I need some help solving the following:

a) (2)*3^x = (7)*5^x

b) 12^x = (4)*8^(2x)

c)(12)*6^(2x-1) = 11^(x+3)

d) (7)*0.43^(2x) = (9)*6^(-x)

Thanks.

2. Originally Posted by andymac
I need some help solving the following:

a) (2)*3^x = (7)*5^x

b) 12^x = (4)*8^(2x)

c)(12)*6^(2x-1) = 11^(x+3)

d) (7)*0.43^(2x) = (9)*6^(-x)

Thanks.
Two methods for these.
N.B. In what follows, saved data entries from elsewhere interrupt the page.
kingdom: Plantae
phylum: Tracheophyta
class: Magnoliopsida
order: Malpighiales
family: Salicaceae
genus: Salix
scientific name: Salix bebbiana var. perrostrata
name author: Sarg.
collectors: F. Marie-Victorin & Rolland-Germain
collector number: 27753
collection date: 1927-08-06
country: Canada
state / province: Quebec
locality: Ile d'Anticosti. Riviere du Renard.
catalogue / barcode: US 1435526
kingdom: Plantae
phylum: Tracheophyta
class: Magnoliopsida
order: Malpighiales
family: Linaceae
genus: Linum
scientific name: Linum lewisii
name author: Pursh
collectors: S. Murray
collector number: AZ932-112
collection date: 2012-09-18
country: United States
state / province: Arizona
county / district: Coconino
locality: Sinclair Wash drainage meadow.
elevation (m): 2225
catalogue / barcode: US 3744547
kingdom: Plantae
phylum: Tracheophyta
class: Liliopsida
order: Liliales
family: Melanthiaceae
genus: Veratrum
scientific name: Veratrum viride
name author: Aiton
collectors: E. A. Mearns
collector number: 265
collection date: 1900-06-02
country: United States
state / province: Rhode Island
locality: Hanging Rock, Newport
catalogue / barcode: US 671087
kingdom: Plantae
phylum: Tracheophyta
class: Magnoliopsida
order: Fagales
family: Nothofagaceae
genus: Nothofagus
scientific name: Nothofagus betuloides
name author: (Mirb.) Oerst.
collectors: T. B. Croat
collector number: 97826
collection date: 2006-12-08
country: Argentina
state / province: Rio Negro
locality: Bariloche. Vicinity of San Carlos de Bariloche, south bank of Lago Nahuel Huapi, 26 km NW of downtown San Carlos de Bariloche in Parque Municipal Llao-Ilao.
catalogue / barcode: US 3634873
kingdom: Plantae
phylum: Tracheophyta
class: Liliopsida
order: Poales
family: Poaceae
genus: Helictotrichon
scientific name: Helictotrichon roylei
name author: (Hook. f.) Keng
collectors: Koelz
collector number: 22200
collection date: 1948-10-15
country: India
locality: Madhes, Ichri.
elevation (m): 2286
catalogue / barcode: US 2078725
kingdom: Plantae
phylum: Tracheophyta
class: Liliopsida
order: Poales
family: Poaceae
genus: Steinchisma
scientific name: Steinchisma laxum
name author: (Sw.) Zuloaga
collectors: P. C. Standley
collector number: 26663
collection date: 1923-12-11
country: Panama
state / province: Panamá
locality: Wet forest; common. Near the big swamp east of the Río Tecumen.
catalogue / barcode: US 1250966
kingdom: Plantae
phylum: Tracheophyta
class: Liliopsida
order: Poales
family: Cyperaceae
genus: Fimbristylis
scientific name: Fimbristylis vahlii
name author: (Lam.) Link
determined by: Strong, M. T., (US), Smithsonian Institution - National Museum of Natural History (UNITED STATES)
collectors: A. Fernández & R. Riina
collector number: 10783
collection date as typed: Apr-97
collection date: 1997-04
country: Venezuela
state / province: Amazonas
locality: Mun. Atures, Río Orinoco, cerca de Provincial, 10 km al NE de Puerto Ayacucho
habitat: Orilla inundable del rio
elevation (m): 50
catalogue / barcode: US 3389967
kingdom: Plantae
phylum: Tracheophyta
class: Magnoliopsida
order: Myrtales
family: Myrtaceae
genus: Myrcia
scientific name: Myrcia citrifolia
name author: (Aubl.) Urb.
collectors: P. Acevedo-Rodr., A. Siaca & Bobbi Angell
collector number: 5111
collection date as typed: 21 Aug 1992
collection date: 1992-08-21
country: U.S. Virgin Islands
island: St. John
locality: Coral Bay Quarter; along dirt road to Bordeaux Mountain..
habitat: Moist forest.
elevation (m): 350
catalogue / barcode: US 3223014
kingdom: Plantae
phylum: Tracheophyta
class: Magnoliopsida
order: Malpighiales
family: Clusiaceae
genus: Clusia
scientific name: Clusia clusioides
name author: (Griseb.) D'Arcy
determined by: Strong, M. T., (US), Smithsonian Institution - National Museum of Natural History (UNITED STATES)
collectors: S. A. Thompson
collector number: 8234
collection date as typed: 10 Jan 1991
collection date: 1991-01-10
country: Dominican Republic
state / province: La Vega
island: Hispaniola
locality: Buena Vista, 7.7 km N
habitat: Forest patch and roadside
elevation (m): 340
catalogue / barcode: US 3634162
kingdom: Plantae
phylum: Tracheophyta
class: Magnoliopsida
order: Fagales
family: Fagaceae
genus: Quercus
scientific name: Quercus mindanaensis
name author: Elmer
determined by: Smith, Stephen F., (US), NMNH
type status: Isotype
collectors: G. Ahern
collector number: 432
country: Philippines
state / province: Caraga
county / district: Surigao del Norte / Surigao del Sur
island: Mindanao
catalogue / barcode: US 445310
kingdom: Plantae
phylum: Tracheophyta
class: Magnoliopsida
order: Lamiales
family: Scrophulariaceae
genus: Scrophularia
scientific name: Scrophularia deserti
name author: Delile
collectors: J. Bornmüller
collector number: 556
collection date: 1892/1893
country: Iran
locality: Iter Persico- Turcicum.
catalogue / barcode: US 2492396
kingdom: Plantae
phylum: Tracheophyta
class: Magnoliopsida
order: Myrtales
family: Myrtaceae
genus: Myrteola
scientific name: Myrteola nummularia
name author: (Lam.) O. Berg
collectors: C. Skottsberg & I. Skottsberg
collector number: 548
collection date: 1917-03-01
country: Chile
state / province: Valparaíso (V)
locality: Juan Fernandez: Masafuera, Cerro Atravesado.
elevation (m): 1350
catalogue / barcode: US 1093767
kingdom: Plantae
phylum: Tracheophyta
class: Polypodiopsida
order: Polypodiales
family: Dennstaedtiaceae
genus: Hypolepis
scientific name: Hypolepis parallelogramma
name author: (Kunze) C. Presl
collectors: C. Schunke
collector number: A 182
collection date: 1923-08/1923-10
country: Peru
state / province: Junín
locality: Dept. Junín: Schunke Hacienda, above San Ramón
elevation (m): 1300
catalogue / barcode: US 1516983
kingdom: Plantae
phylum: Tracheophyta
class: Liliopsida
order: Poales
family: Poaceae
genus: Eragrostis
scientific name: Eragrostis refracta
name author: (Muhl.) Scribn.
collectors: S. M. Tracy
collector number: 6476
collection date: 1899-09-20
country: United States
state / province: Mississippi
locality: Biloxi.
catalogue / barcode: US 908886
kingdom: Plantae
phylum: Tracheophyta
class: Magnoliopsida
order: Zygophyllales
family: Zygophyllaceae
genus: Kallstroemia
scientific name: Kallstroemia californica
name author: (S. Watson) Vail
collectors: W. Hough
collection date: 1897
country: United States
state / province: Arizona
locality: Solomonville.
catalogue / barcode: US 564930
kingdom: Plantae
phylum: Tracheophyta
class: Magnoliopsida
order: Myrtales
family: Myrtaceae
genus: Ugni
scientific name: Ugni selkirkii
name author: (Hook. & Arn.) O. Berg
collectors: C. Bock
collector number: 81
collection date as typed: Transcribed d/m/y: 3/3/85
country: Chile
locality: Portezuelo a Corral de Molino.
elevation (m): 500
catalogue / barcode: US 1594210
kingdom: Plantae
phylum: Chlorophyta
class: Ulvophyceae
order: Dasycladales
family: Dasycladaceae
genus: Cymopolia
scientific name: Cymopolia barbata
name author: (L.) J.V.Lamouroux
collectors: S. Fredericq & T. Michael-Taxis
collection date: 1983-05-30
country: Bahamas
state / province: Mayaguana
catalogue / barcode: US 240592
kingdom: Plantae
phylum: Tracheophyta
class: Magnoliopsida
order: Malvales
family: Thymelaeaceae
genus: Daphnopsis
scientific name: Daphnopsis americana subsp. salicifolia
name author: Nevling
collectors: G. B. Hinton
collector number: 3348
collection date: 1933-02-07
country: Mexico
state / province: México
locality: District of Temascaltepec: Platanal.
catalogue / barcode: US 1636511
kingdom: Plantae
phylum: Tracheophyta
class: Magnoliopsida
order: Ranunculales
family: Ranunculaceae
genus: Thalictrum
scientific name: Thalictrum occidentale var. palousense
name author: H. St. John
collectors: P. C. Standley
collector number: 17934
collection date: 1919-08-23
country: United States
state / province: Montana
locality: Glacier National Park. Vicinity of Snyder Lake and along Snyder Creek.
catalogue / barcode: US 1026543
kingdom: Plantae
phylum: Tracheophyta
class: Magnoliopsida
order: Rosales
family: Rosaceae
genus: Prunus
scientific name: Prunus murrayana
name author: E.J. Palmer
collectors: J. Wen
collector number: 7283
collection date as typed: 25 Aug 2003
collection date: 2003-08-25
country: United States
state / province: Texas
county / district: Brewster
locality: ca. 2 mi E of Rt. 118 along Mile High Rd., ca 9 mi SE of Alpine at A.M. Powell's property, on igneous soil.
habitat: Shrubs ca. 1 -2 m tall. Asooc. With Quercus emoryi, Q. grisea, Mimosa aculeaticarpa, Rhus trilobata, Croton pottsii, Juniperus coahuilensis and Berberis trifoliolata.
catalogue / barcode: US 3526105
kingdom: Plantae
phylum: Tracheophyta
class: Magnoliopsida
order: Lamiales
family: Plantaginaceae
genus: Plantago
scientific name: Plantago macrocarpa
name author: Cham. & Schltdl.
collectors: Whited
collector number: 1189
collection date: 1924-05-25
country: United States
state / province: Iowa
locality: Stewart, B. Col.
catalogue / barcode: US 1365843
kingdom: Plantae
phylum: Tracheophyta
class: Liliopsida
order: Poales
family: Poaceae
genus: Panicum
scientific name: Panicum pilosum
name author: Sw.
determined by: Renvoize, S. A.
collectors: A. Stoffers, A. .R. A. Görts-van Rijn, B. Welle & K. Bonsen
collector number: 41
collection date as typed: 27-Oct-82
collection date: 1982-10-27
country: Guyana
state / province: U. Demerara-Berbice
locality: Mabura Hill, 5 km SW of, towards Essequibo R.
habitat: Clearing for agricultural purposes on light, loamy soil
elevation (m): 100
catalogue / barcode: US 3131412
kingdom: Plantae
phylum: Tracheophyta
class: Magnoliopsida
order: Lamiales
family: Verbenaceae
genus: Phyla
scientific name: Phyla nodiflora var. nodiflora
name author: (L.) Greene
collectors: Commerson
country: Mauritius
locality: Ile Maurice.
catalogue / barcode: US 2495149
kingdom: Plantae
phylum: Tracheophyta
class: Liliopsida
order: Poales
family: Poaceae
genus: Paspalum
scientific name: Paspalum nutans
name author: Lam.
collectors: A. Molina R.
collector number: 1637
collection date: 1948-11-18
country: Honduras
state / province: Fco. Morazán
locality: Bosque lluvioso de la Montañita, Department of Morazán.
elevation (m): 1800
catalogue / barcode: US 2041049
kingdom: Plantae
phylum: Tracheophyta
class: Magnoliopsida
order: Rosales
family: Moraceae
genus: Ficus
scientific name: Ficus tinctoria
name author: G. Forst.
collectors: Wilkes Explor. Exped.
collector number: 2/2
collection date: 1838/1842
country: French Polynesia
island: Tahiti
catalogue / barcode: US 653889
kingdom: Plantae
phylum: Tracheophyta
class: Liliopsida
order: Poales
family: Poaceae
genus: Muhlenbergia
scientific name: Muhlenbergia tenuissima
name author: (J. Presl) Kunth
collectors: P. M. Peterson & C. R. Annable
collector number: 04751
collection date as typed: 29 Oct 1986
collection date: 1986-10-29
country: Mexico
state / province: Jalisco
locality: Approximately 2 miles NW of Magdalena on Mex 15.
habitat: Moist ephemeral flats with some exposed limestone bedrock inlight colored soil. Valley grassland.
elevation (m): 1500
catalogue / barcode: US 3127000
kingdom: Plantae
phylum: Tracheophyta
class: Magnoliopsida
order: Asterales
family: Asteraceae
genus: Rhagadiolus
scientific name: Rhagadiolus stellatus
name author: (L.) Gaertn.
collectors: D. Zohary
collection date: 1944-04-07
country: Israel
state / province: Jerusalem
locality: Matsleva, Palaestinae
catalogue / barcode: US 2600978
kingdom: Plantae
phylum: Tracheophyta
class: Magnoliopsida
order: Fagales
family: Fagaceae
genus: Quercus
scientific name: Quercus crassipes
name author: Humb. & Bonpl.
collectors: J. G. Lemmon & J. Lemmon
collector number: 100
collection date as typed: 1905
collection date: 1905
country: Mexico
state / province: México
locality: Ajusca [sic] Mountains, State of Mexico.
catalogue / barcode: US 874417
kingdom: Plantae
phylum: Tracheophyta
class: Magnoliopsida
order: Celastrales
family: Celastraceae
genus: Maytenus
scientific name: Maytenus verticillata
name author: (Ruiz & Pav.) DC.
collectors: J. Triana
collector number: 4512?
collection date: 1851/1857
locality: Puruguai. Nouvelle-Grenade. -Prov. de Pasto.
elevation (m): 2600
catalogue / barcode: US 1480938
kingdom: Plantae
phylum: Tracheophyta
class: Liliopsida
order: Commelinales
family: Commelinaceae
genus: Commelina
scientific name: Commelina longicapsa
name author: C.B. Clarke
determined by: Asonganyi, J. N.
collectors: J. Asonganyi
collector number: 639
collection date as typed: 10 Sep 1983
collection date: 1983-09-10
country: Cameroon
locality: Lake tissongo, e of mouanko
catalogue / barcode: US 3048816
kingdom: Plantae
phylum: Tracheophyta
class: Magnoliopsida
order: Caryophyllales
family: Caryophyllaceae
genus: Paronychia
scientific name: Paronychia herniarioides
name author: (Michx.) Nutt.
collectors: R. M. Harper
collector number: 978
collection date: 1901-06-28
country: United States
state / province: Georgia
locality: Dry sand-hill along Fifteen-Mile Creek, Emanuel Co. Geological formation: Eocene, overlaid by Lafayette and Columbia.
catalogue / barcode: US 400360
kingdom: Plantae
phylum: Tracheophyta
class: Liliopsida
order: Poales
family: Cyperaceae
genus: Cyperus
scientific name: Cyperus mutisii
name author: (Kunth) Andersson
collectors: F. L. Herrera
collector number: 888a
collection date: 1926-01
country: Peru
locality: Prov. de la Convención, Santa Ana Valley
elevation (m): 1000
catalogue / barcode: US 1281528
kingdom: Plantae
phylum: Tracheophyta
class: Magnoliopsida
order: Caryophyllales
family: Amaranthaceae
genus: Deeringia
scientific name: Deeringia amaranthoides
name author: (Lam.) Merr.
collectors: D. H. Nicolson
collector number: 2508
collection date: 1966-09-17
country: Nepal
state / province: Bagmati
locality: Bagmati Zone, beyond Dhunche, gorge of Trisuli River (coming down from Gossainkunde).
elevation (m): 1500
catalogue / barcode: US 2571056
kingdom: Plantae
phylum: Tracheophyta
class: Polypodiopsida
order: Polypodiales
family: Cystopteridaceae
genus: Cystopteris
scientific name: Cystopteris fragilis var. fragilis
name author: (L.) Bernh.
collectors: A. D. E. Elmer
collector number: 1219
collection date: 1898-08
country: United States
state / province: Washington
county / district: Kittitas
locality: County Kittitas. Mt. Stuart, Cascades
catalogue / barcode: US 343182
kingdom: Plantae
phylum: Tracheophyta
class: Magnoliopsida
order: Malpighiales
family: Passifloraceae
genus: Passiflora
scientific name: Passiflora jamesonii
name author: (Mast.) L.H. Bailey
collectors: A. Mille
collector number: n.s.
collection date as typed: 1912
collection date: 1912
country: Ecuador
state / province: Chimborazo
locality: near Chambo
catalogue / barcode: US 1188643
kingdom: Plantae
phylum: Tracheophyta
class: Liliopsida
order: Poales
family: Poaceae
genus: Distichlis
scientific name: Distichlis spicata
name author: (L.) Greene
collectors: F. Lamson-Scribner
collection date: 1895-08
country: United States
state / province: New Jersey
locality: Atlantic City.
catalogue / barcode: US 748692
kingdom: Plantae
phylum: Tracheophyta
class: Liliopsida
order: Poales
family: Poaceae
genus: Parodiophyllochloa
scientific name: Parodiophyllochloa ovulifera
I will show you both for the first problem and you can apply it to the rest

Method one

$\displaystyle 2\cdot{3^x}=7\cdot{5^{x}}$

taking the natural log of both sides gives

$\displaystyle ln(2\cdot{3^{x}})=\ln(2)+\ln(3)x=\ln(7\cdot{5^x})= \ln(7)+\ln(5)x$

Algebraically manipulating gives

$\displaystyle ln(3)x-\ln(5)x=x(\ln(3)-\ln(5))=x\ln\bigg(\frac{3}{5}\bigg)=\ln(7)-\ln(2)=\ln\bigg(\frac{7}{2}\bigg)$

so $\displaystyle x=\frac{\ln\bigg(\frac{7}{2}\bigg)}{\ln\bigg(\frac {3}{5}\bigg)}$

Method two

$\displaystyle 2\cdot{3^x}=7\cdot{5^x}$

through manipulation we get

$\displaystyle \frac{3^x}{5^x}=\bigg(\frac{3}{5}\bigg)^x=\frac{7} {2}$

taking the natural log of both sides gives

$\displaystyle x\ln\bigg(\frac{3}{5}\bigg)=\ln\bigg(\frac{7}{2}\b igg)\Rightarrow{x=\frac{\ln\bigg(\frac{7}{2}\bigg) }{\ln\bigg(\frac{3}{5}\bigg)}}$